_PROBLEM REQUIREMENTS_
Give back the lines below exactly, but do not include any pictures.
----- PROVIDED ENTRIES
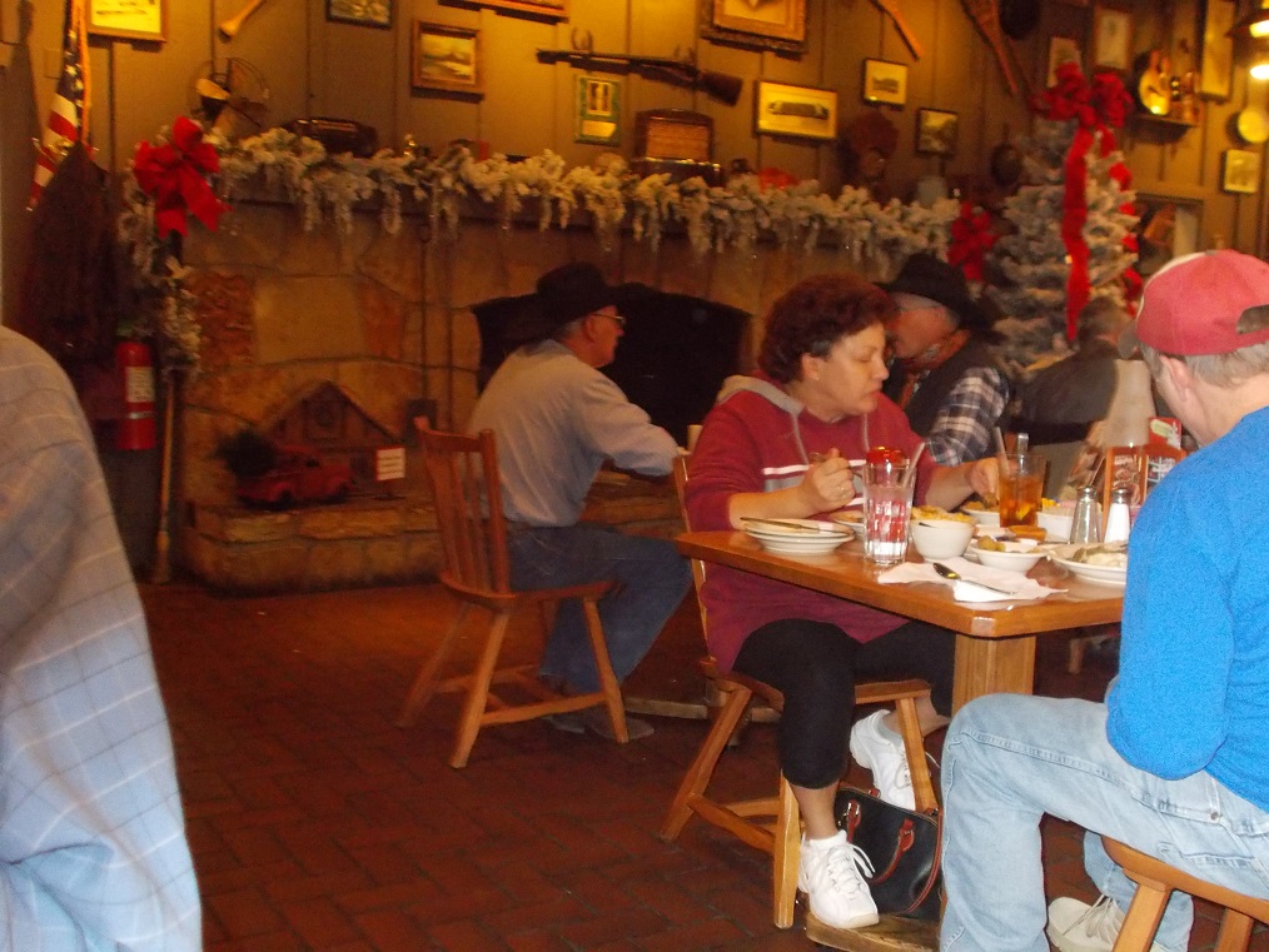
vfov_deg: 36.8
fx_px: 1430
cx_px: 634
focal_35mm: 39
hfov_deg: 47.9
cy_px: 476
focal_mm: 6.9
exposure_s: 1/30
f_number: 3.9
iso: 800
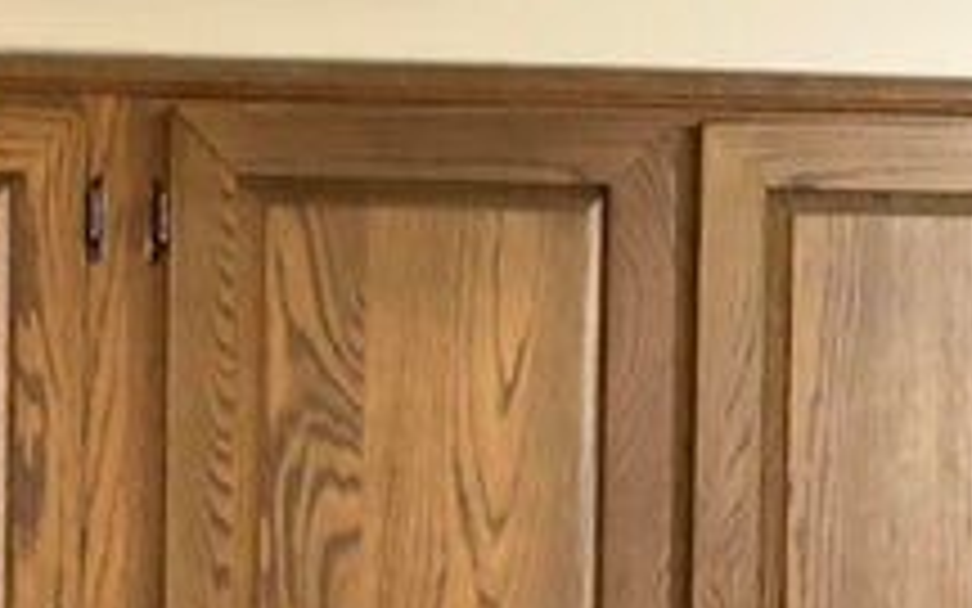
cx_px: 4
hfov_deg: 22.0
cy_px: 842
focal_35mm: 91
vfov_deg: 13.7
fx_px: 2411
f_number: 1.8
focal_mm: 3
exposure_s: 1/40
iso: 250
----------
_PROBLEM SOLUTION_
vfov_deg: 36.8
fx_px: 1430
cx_px: 634
focal_35mm: 39
hfov_deg: 47.9
cy_px: 476
focal_mm: 6.9
exposure_s: 1/30
f_number: 3.9
iso: 800
cx_px: 4
hfov_deg: 22.0
cy_px: 842
focal_35mm: 91
vfov_deg: 13.7
fx_px: 2411
f_number: 1.8
focal_mm: 3
exposure_s: 1/40
iso: 250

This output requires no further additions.